**SOURCE MATERIAL**:
+++

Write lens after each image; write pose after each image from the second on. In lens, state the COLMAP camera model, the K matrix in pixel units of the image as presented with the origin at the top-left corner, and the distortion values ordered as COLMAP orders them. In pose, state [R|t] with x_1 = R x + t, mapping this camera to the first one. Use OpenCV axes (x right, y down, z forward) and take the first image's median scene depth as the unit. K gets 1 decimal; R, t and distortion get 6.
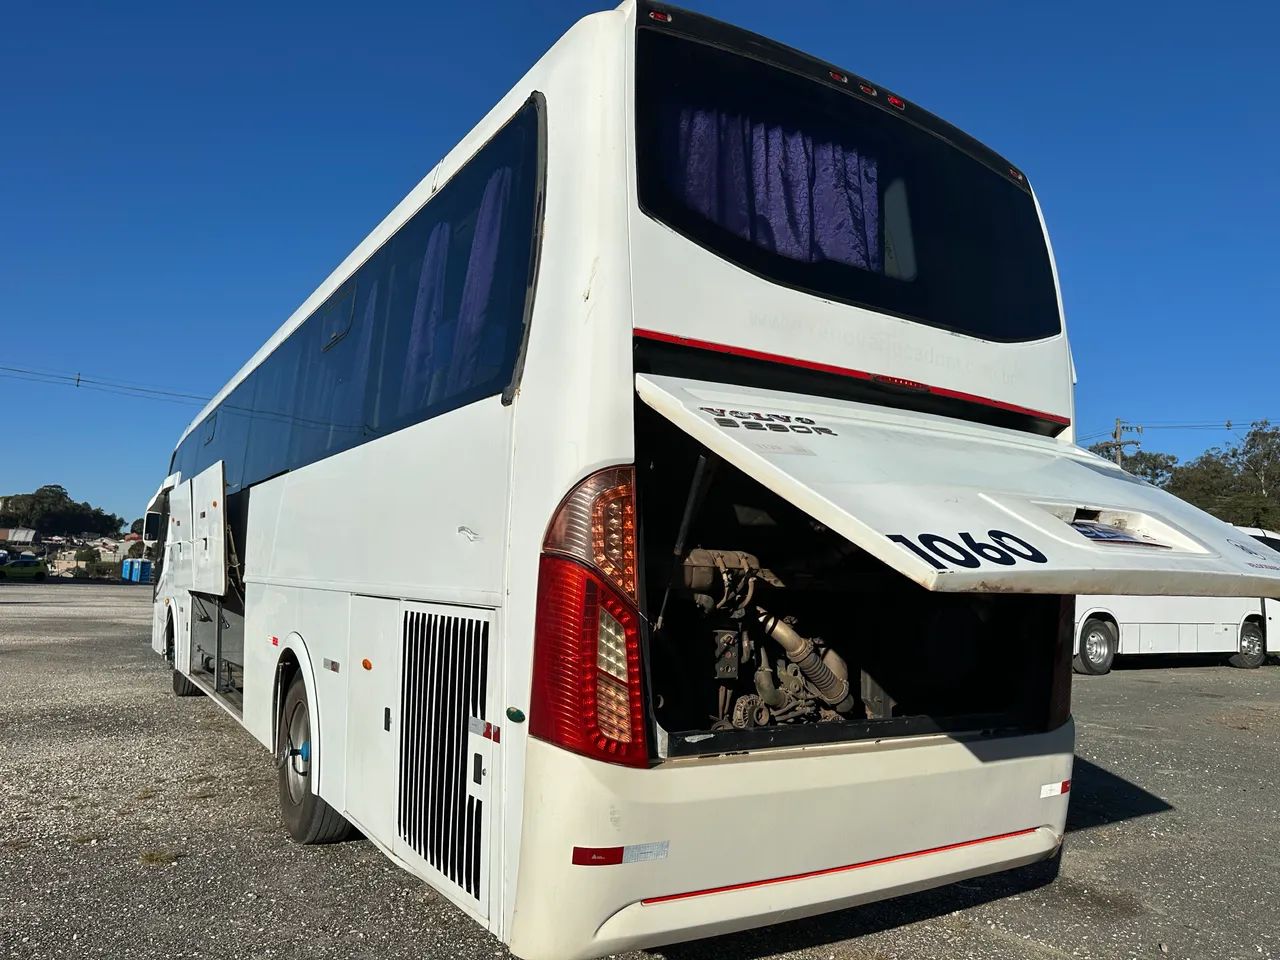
lens RADIAL K [[906.8, 0, 645.8], [0, 906.8, 490.7], [0, 0, 1]] dist [0.035199, -0.040655]
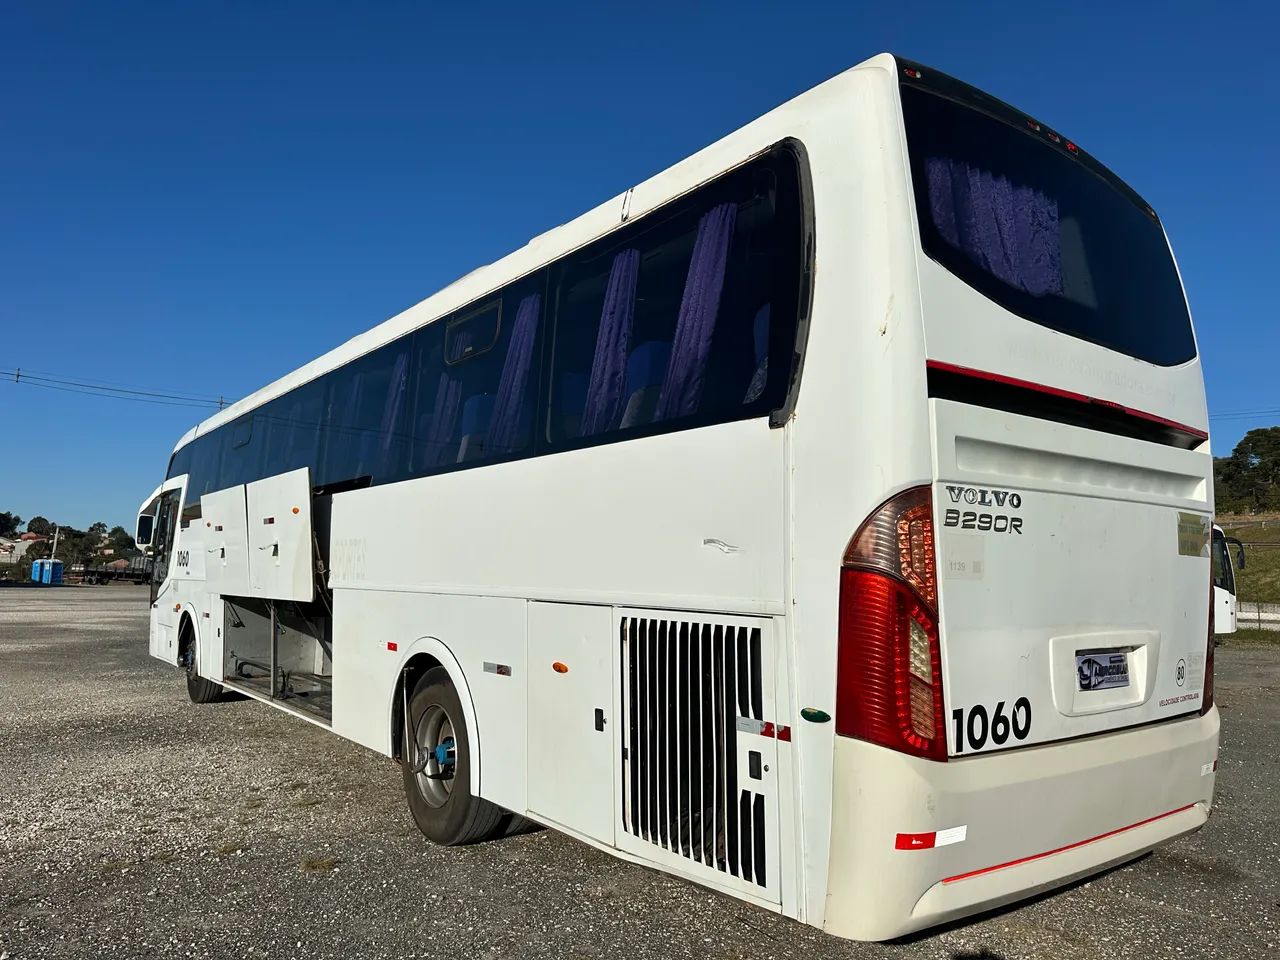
lens RADIAL K [[906.5, 0, 640.0], [0, 906.5, 480.0], [0, 0, 1]] dist [0.040817, -0.045853]
pose [[0.996458, -0.006169, 0.083861, -0.326564], [0.006458, 0.999974, -0.003165, -0.024163], [-0.083839, 0.003695, 0.996472, -0.051757]]
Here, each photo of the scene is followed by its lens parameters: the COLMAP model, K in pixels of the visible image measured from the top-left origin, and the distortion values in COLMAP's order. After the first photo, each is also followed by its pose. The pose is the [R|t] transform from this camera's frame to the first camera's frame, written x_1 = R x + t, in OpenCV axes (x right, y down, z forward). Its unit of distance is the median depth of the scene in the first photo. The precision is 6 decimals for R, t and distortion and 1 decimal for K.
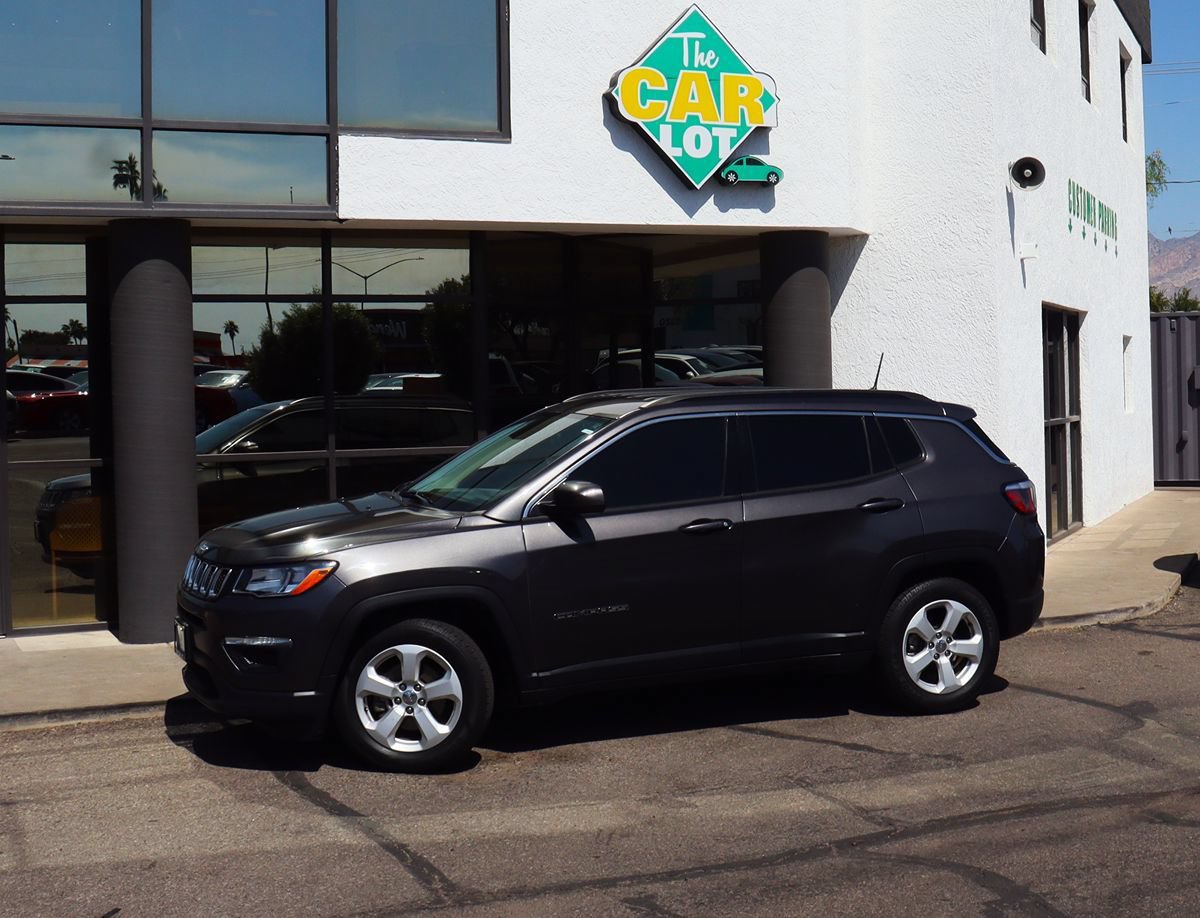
lens RADIAL K [[1753.8, 0, 692.1], [0, 1753.8, 378.8], [0, 0, 1]] dist [-0.137689, 0.000000]
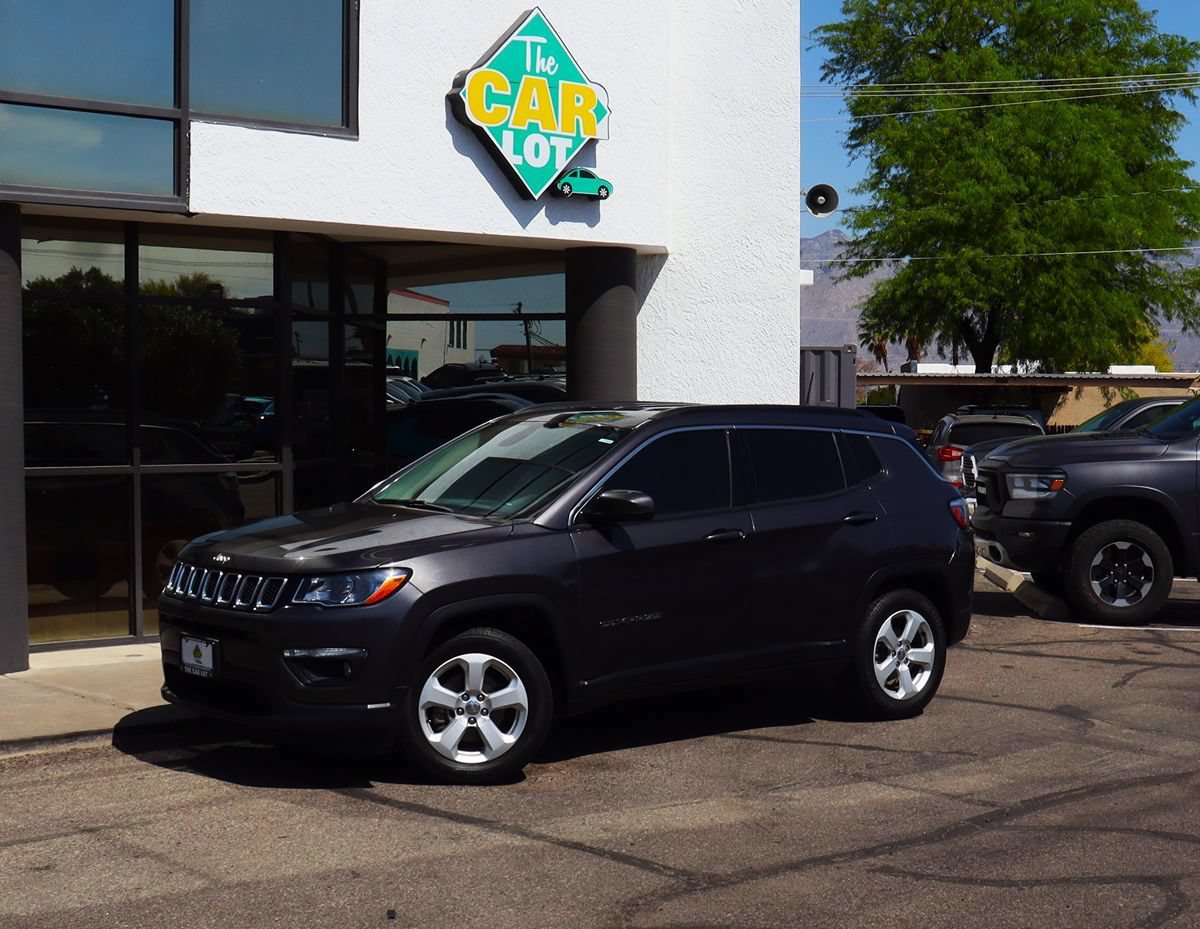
lens RADIAL K [[1932.1, 0, 668.9], [0, 1932.1, 491.0], [0, 0, 1]] dist [-0.148349, 0.000000]
pose [[0.955142, 0.010363, 0.295967, -0.241960], [-0.021779, 0.999139, 0.035301, 0.013145], [-0.295346, -0.040164, 0.954546, -0.040086]]
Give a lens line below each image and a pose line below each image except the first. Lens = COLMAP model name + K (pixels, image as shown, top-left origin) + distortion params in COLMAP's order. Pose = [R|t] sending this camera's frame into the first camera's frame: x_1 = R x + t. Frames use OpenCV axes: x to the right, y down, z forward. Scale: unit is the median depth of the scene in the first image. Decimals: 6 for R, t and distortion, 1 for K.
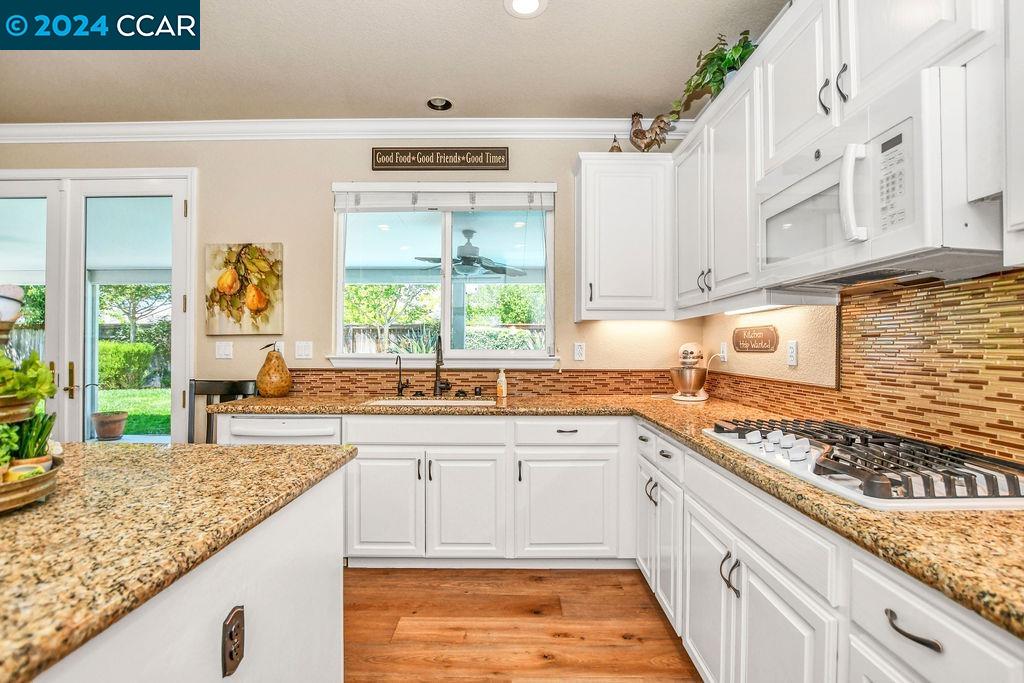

+++

**EXERCISE OBJECTIVE**:
Present every line of the records above as a numbered list, leaving out blank lines and the pictures.

**WRITTEN RESPONSE**:
1. Write lens after each image; write pose after each image from the second on. In lens, state the COLMAP camera model, the K matrix in pixel units of the image as presented with the origin at the top-left corner, and the distortion values ordered as COLMAP orders them. In pose, state [R|t] with x_1 = R x + t, mapping this camera to the first one. Use OpenCV axes (x right, y down, z forward) and take the first image's median scene depth as the unit. K gets 1 decimal; R, t and distortion get 6.
2. lens RADIAL K [[906.8, 0, 645.8], [0, 906.8, 490.7], [0, 0, 1]] dist [0.035199, -0.040655]
3. lens RADIAL K [[906.5, 0, 640.0], [0, 906.5, 480.0], [0, 0, 1]] dist [0.040817, -0.045853]
4. pose [[0.996458, -0.006169, 0.083861, -0.326564], [0.006458, 0.999974, -0.003165, -0.024163], [-0.083839, 0.003695, 0.996472, -0.051757]]
5. Here, each photo of the scene is followed by its lens parameters: the COLMAP model, K in pixels of the visible image measured from the top-left origin, and the distortion values in COLMAP's order. After the first photo, each is also followed by its pose. The pose is the [R|t] transform from this camera's frame to the first camera's frame, written x_1 = R x + t, in OpenCV axes (x right, y down, z forward). Its unit of distance is the median depth of the scene in the first photo. The precision is 6 decimals for R, t and distortion and 1 decimal for K.
6. lens RADIAL K [[1753.8, 0, 692.1], [0, 1753.8, 378.8], [0, 0, 1]] dist [-0.137689, 0.000000]
7. lens RADIAL K [[1932.1, 0, 668.9], [0, 1932.1, 491.0], [0, 0, 1]] dist [-0.148349, 0.000000]
8. pose [[0.955142, 0.010363, 0.295967, -0.241960], [-0.021779, 0.999139, 0.035301, 0.013145], [-0.295346, -0.040164, 0.954546, -0.040086]]
9. Give a lens line below each image and a pose line below each image except the first. Lens = COLMAP model name + K (pixels, image as shown, top-left origin) + distortion params in COLMAP's order. Pose = [R|t] sending this camera's frame into the first camera's frame: x_1 = R x + t. Frames use OpenCV axes: x to the right, y down, z forward. Scale: unit is the median depth of the scene in the first image. Decimals: 6 for R, t and distortion, 1 for K.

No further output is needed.